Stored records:
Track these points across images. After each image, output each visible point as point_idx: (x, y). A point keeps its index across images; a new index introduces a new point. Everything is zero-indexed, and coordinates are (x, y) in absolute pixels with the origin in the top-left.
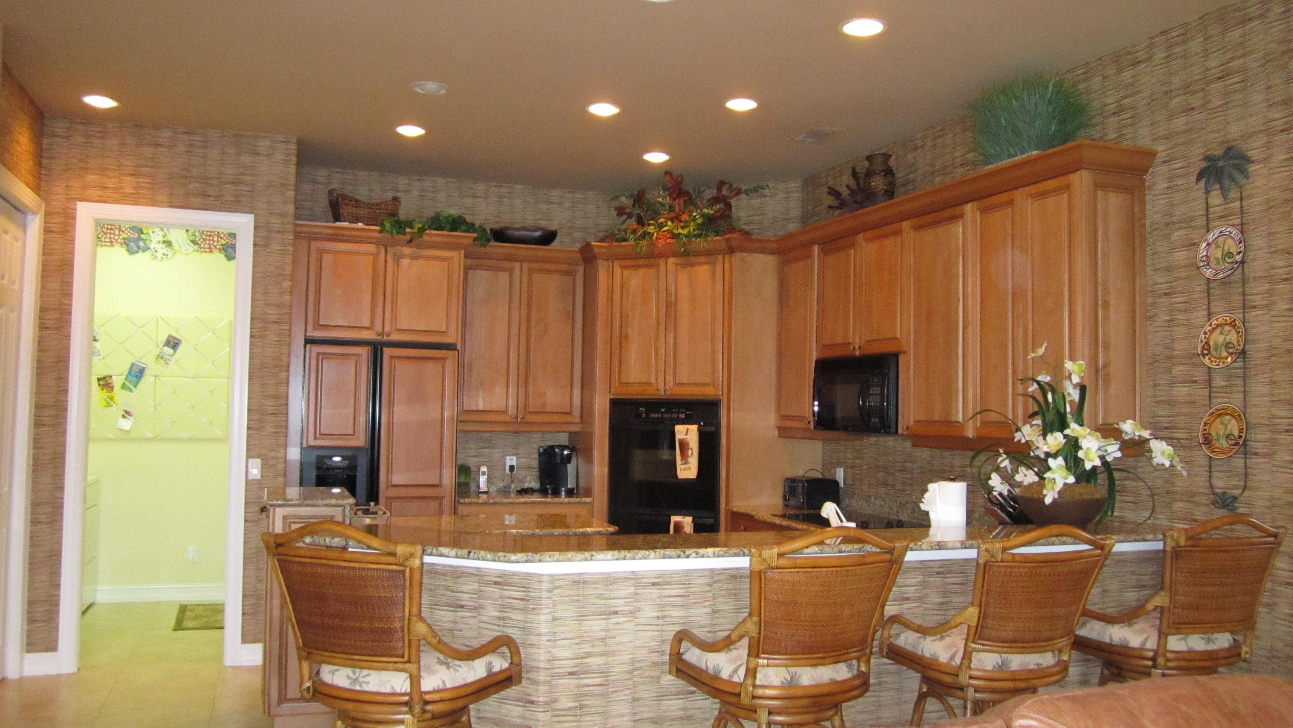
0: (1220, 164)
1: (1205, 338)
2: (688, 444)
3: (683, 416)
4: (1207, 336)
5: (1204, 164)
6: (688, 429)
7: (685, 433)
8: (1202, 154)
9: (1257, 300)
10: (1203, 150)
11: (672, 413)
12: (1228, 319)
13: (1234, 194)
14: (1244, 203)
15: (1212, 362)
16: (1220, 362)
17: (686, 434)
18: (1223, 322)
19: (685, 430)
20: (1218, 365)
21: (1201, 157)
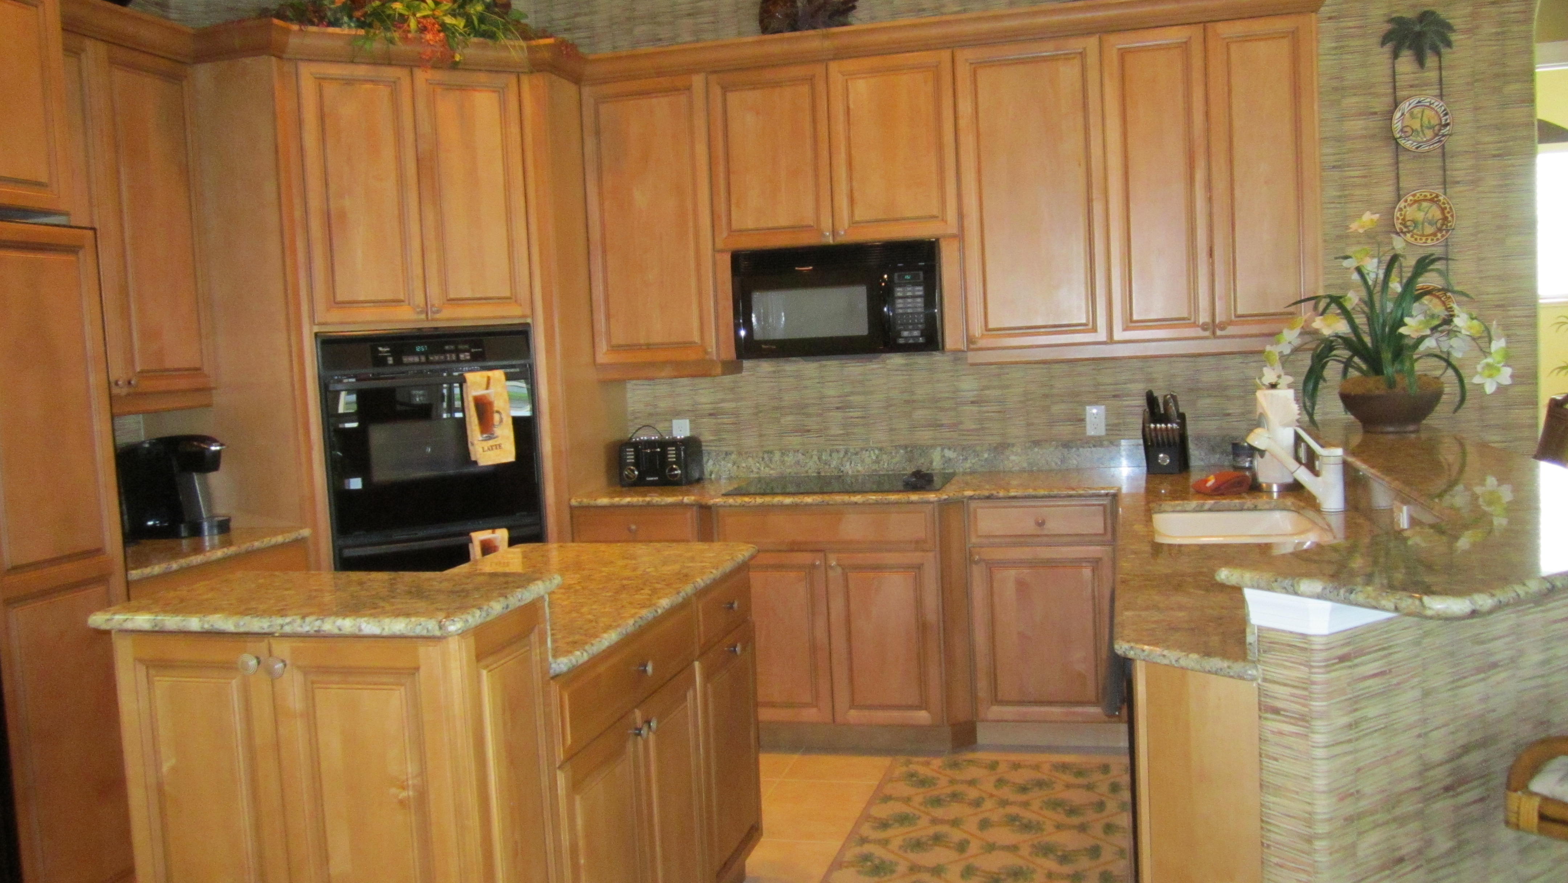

PROBLEM TO WORK ON:
Would you retype the lines from the line containing "0: (1220, 164)" to the final line of the entries above, exactly as given and without pictures?

WORKED SOLUTION:
0: (1220, 164)
1: (1205, 338)
2: (688, 444)
3: (683, 416)
4: (1207, 336)
5: (1204, 164)
6: (688, 429)
7: (685, 433)
8: (1202, 154)
9: (1257, 300)
10: (1203, 150)
11: (672, 413)
12: (1228, 319)
13: (1234, 194)
14: (1244, 203)
15: (1212, 362)
16: (1220, 362)
17: (686, 434)
18: (1223, 322)
19: (685, 430)
20: (1218, 365)
21: (1201, 157)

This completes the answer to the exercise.